A buyer must understand the by-laws and society rules to ensure that there are no lifestyle challenges in buying a house in a co-operative society. There are examples of co-operative society’s having strict rules on not having pets, or not allowing pets to walk within the apartment complex, and then there are examples on restricting members from cooking non-vegetarian foods, conducting hawans (puja), having more than 1 vehicle and if there are more vehicles then the same to be parked outside the apartment complex.
Along with the above-mentioned documents, to further provide you protection from any future financial loss, it is better to add an indemnity bond in the sale agreement (except in case of government allotment), says Kumar.

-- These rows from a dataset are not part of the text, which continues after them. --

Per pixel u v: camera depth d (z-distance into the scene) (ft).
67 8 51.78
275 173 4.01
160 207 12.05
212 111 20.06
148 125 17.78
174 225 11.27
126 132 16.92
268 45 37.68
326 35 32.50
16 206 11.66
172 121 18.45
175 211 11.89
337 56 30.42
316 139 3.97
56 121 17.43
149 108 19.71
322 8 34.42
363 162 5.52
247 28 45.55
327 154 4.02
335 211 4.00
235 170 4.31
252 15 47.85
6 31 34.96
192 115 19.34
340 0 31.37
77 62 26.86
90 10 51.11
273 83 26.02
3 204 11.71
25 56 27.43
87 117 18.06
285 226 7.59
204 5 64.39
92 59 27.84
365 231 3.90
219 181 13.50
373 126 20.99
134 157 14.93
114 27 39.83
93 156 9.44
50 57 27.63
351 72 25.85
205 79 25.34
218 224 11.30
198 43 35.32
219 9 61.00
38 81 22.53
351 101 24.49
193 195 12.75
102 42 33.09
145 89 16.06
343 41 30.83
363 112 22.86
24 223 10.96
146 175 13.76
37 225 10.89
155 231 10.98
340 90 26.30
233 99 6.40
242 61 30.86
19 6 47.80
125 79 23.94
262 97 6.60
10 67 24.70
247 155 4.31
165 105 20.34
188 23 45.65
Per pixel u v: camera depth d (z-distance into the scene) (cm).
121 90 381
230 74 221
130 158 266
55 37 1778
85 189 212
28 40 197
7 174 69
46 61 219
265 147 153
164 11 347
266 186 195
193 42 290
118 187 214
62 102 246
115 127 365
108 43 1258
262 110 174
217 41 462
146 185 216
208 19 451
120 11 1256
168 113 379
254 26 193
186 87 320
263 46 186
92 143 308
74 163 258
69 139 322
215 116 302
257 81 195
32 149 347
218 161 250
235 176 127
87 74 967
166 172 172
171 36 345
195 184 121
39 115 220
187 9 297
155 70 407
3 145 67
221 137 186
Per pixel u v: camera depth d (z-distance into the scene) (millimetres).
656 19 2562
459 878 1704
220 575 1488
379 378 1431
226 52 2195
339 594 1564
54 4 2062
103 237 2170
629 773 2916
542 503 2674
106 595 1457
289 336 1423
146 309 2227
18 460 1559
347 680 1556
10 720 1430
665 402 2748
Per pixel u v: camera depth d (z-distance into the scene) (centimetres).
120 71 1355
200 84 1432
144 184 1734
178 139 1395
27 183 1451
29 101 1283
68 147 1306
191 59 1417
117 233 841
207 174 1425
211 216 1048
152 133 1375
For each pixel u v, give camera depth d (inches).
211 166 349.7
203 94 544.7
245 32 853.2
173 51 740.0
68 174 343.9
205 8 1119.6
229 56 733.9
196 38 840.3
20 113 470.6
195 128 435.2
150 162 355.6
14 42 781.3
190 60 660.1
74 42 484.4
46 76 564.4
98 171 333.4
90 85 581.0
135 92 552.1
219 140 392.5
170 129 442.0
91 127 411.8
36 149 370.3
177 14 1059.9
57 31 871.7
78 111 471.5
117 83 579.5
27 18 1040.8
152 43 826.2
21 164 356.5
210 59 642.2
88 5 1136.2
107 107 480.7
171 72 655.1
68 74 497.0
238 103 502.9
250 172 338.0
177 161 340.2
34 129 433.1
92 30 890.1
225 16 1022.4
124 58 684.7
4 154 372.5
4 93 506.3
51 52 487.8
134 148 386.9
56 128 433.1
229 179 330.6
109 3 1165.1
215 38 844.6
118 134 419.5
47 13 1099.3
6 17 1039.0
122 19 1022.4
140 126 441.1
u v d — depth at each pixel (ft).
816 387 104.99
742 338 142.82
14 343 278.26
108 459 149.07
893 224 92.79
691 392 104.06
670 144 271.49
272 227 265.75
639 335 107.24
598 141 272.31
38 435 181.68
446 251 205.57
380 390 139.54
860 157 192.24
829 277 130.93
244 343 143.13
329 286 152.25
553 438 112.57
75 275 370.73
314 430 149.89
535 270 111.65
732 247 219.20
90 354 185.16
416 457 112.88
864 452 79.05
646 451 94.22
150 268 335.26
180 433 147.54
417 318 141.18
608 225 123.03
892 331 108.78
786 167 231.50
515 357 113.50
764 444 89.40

An indemnity bond is an agreement in which the seller promises to compensate the buyer in case of any financial loss caused to him in case of any third party claim or dispute related to the title of the house which arises due to any fault of the seller.
A house is probably the most expensive asset one will own in one’s lifetime. Which is why one should make sure that enough due diligence is done before taking the keys to the property and all the necessary documents are in one’s possession. You do not want to end up like the 200 homeowners in Noida, the residents of the South Delhi colony or the scores more who landed in trouble because they did not have the required property documents.